2015年8月14日

人民元の切り下げでハイ・イールド債は「お先真っ暗」だそうです

中国が20年ぶりに人民元の大規模切り下げを実施したことで、さまざまなところで影響が出ているようです。とくに悲観的な観測が広がっているのが米国のハイ・イールド債(ジャンク債)だとか。ブルームバーグによると、先行きが真っ暗になったそうです。

中国「不吉な前兆」でお先真っ暗-瀬戸際のジャンク債投資家(ブルームバーク)

日本でもハイ・イールド債は、なぜだか人気があるのですが、投資している人たちは大丈夫かしら。

ブルームバーグの記事によると人民元の切り下げを契機にドル建てハイ・イールド債(投機的格付け債)の平均価格は2011年以来の安値に下落したそうです。とくにエネルギー関連の社債価格の下落が酷く、デフォルト率も2003年以来の高水準になっているとか。その理由を記事は次のように説明しています。
人民元の切り下げが米国の社債にこれほど打撃を与える理由が存在する。切り下げは中国の成長がアナリストの予想以上に減速しつつある可能性を示唆し、同国からの継続的な需要を当てにする工業セクターの企業を直撃する。天然資源価格の下落で債務の返済が既に苦しい一次産品の生産会社にとっては特に深刻だ。
このように地合いが一気に悪化すると社債への投資というのは非常に難しいものです。株式以上に流動性が低下するので、売るに売れなくなる。投資不適格債であるハイ・イールド債となれば、なおさらです。まさに「お先真っ暗」という表現が関係者の気持ちをよく表しています。
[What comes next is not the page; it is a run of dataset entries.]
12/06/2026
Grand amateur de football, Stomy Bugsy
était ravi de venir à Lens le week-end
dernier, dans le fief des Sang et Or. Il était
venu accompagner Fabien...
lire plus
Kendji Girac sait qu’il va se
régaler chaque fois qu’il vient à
世界的に投資適格債の金利低下が続いていたことで、ハイ・イールド債は人気だったわけですが、今回の事態で潮目が変わるかもしれませんね。そもそも景気が悪化したときのクッション役として債券をポートフォリオに組み入れるというのが国際分散投資のセオリーですが、ハイ・イールド債は景気が悪化するとデフォルト率が高まって値下がりするわけですから、普通の債券投資とはまったく別の論理で成り立っている商品です。その意味では、極めてプロ向け度の高いアセットカテゴリーですから、それほど個人投資家が熱心に投資するべき商品ではないということがよくわかるというものです。

さて、日本でもハイ・イールド債に投資する投資信託はけっこう人気なのですが、これからどうなっていくのでしょうか。そもそもハイ・イールド債とは何なのかを理解して投資している人が、どれだけいるのやら。あまり無理をして火傷しないことを願わずにはいられません。